In Chapter 4, we focused on lowering the operational costs of PEM membranes by enhancing the permeability of the PEM membrane. A continuous challenge with enhancing the permeability of membranes is the trade-off between the membrane's permeability and selectivity. One method of avoiding this trade-off is by reducing the thickness of the selective layer. However, PEM membranes have a limit to this reduction, as they first have to fill the pores of their support membrane before they can form a defect-free selective layer. To overcome this limitation, we propose the use of nanoparticles as sacrificial pore fillers. Therefore, we coated silica (SiO₂) nanoparticles in the initial bilayer of a polydiallyldimethylammonium chloride/poly(sodium styrene sulfonate) (PDADMAC/PSS) PEM to fill the pores of the support membrane. This makes sure that subsequent PDADMAC/PSS bilayers are uniformly deposited on the membrane surface without entering the pores. Subsequently, we dissolved the SiO₂ nanoparticles in a sodium hydroxide solution to open the space inside the pores. The results showed that nanoparticles small enough to fit into the pores of the support membrane were successfully able to act as sacrificial pore fillers and enhance the permeability up to 2x, while the 90% molecular weight cut-off (MWCO) even slightly improved. Membranes showed a slight change in ion retentions as the negatively charged membranes lost some of their overall charge due to the dissolution of the negatively charged SiO₂ nanoparticles. However, the changes in separation properties were very small, and Donnan exclusion remained the dominant separation mechanism. These results show that nanoparticles can act as sacrificial pore fillers, enabling PEM membranes to achieve superior performance compared to commercial nanofiltration membranes by reducing their energy requirements in separation processes.
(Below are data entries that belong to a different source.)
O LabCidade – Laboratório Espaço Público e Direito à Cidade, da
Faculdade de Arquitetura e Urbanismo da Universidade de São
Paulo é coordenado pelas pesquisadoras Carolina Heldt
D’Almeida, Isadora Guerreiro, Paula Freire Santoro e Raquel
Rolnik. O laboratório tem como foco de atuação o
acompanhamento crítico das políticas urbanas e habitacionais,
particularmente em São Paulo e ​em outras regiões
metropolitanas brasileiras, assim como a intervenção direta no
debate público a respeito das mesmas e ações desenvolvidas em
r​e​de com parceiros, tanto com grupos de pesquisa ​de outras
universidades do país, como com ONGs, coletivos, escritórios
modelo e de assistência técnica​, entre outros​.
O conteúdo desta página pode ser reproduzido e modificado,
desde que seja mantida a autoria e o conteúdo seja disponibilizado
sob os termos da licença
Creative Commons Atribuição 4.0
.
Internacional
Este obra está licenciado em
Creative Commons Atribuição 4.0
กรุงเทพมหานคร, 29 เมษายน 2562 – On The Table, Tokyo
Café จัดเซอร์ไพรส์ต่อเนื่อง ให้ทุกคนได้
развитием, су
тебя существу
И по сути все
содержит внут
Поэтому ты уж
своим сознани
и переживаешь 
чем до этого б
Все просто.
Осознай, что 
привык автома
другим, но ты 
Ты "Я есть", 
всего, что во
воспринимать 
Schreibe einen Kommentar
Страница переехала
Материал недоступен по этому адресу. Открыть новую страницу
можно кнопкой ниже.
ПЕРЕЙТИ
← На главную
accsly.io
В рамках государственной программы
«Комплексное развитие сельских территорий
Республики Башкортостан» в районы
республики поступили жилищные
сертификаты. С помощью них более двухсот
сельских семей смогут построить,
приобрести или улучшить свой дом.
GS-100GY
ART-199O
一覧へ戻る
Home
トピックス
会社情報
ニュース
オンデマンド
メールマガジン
While Chapters 2, 3, and 4 focused more on the affordability and energy use aspect of PEM membranes, Chapter 5 of this thesis looks more into the sustainability of PEM membranes. A problem regarding this aspect is that they are made of nonrenewable and nonbiodegradable fossil resources. Therefore, to improve the sustainability of PEM membranes, we investigated lignin as a renewable and biodegradable alternative for the fabrication of the selective layer. We used lignosulfonate as a polyanion in combination with modified Kraft lignin as a polycation in a layer-by-layer self-assembly process to coat HF support membranes to obtain so-called all-lignin PEM membranes. The PEM membranes showed loose nanofiltration properties (MWCO > 1 kDa, magnesium sulfate retention 20%) that could easily be fine-tuned by changing the ionic strength of the coating solutions. Furthermore, the lignin PEM membranes exhibited excellent stability in saline solutions of up to 5 M sodium chloride and were stable in a pH range from 1 to 11. Additionally, the lignin retained its biodegradable properties in the presence of laccase enzymes after forming a PEM membrane. Our results indicate that lignins are a suitable candidate for replacing fossil-based polyelectrolytes for the fabrication of chemically stable, renewable, and biodegradable PEM membranes.

In Chapter 6 of this thesis, a summary of the key insights that were obtained in this work is provided, together with an outlook for future research.